_PROBLEM TO WORK ON:_ Please retype all of the following entries exactly.

*** Opening DATASET EXCERPTS ***

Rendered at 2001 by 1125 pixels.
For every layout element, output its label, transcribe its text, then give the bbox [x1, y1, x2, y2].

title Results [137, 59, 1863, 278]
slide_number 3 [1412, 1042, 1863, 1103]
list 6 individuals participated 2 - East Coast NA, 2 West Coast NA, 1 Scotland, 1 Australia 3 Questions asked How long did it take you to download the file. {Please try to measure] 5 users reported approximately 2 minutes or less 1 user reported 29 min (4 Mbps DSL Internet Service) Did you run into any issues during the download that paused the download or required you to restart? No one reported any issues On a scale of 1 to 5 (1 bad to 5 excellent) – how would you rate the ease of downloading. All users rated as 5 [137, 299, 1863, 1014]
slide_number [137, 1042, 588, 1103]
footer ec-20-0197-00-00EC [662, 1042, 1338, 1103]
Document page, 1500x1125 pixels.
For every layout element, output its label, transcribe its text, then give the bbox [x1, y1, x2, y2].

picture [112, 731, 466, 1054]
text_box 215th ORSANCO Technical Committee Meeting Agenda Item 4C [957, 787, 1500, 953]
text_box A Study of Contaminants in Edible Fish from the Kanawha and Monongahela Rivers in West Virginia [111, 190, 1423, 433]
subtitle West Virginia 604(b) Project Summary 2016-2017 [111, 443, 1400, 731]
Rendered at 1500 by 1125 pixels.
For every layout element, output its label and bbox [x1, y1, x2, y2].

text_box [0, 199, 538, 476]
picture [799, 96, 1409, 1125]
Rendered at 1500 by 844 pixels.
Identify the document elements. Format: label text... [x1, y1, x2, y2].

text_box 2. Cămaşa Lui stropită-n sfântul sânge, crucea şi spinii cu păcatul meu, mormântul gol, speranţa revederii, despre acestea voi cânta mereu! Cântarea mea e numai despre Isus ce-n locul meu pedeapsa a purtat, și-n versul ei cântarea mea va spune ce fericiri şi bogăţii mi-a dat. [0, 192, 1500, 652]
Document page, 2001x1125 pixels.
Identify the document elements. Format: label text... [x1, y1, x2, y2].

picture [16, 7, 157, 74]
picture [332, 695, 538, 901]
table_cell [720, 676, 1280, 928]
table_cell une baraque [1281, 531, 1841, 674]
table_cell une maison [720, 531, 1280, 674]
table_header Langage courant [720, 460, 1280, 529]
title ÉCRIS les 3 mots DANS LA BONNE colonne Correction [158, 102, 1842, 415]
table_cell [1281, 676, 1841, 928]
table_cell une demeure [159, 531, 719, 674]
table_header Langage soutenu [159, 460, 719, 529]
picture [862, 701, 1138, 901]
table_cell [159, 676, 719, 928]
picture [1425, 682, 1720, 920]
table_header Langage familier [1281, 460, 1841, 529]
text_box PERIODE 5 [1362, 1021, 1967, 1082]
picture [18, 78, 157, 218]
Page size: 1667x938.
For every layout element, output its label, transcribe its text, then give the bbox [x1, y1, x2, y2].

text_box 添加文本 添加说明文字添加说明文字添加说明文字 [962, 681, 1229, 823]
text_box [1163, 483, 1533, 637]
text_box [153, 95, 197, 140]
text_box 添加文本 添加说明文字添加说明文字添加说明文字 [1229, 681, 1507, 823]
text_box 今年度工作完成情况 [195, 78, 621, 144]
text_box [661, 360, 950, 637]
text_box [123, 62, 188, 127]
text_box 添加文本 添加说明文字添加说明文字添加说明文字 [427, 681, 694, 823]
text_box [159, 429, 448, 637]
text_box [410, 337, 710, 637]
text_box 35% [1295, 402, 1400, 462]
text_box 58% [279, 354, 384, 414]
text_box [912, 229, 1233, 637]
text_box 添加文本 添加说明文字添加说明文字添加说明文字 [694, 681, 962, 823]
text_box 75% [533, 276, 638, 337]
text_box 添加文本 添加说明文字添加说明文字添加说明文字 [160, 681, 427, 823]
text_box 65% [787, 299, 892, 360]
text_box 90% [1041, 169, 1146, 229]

*** Closing DATASET EXCERPTS ***

_ANSWER SECTION:_
Rendered at 2001 by 1125 pixels.
For every layout element, output its label, transcribe its text, then give the bbox [x1, y1, x2, y2].

title Results [137, 59, 1863, 278]
slide_number 3 [1412, 1042, 1863, 1103]
list 6 individuals participated 2 - East Coast NA, 2 West Coast NA, 1 Scotland, 1 Australia 3 Questions asked How long did it take you to download the file. {Please try to measure] 5 users reported approximately 2 minutes or less 1 user reported 29 min (4 Mbps DSL Internet Service) Did you run into any issues during the download that paused the download or required you to restart? No one reported any issues On a scale of 1 to 5 (1 bad to 5 excellent) – how would you rate the ease of downloading. All users rated as 5 [137, 299, 1863, 1014]
slide_number [137, 1042, 588, 1103]
footer ec-20-0197-00-00EC [662, 1042, 1338, 1103]
Document page, 1500x1125 pixels.
For every layout element, output its label, transcribe its text, then give the bbox [x1, y1, x2, y2].

picture [112, 731, 466, 1054]
text_box 215th ORSANCO Technical Committee Meeting Agenda Item 4C [957, 787, 1500, 953]
text_box A Study of Contaminants in Edible Fish from the Kanawha and Monongahela Rivers in West Virginia [111, 190, 1423, 433]
subtitle West Virginia 604(b) Project Summary 2016-2017 [111, 443, 1400, 731]
Rendered at 1500 by 1125 pixels.
For every layout element, output its label and bbox [x1, y1, x2, y2].

text_box [0, 199, 538, 476]
picture [799, 96, 1409, 1125]
Rendered at 1500 by 844 pixels.
Identify the document elements. Format: label text... [x1, y1, x2, y2].

text_box 2. Cămaşa Lui stropită-n sfântul sânge, crucea şi spinii cu păcatul meu, mormântul gol, speranţa revederii, despre acestea voi cânta mereu! Cântarea mea e numai despre Isus ce-n locul meu pedeapsa a purtat, și-n versul ei cântarea mea va spune ce fericiri şi bogăţii mi-a dat. [0, 192, 1500, 652]
Document page, 2001x1125 pixels.
Identify the document elements. Format: label text... [x1, y1, x2, y2].

picture [16, 7, 157, 74]
picture [332, 695, 538, 901]
table_cell [720, 676, 1280, 928]
table_cell une baraque [1281, 531, 1841, 674]
table_cell une maison [720, 531, 1280, 674]
table_header Langage courant [720, 460, 1280, 529]
title ÉCRIS les 3 mots DANS LA BONNE colonne Correction [158, 102, 1842, 415]
table_cell [1281, 676, 1841, 928]
table_cell une demeure [159, 531, 719, 674]
table_header Langage soutenu [159, 460, 719, 529]
picture [862, 701, 1138, 901]
table_cell [159, 676, 719, 928]
picture [1425, 682, 1720, 920]
table_header Langage familier [1281, 460, 1841, 529]
text_box PERIODE 5 [1362, 1021, 1967, 1082]
picture [18, 78, 157, 218]
Page size: 1667x938.
For every layout element, output its label, transcribe its text, then give the bbox [x1, y1, x2, y2].

text_box 添加文本 添加说明文字添加说明文字添加说明文字 [962, 681, 1229, 823]
text_box [1163, 483, 1533, 637]
text_box [153, 95, 197, 140]
text_box 添加文本 添加说明文字添加说明文字添加说明文字 [1229, 681, 1507, 823]
text_box 今年度工作完成情况 [195, 78, 621, 144]
text_box [661, 360, 950, 637]
text_box [123, 62, 188, 127]
text_box 添加文本 添加说明文字添加说明文字添加说明文字 [427, 681, 694, 823]
text_box [159, 429, 448, 637]
text_box [410, 337, 710, 637]
text_box 35% [1295, 402, 1400, 462]
text_box 58% [279, 354, 384, 414]
text_box [912, 229, 1233, 637]
text_box 添加文本 添加说明文字添加说明文字添加说明文字 [694, 681, 962, 823]
text_box 75% [533, 276, 638, 337]
text_box 添加文本 添加说明文字添加说明文字添加说明文字 [160, 681, 427, 823]
text_box 65% [787, 299, 892, 360]
text_box 90% [1041, 169, 1146, 229]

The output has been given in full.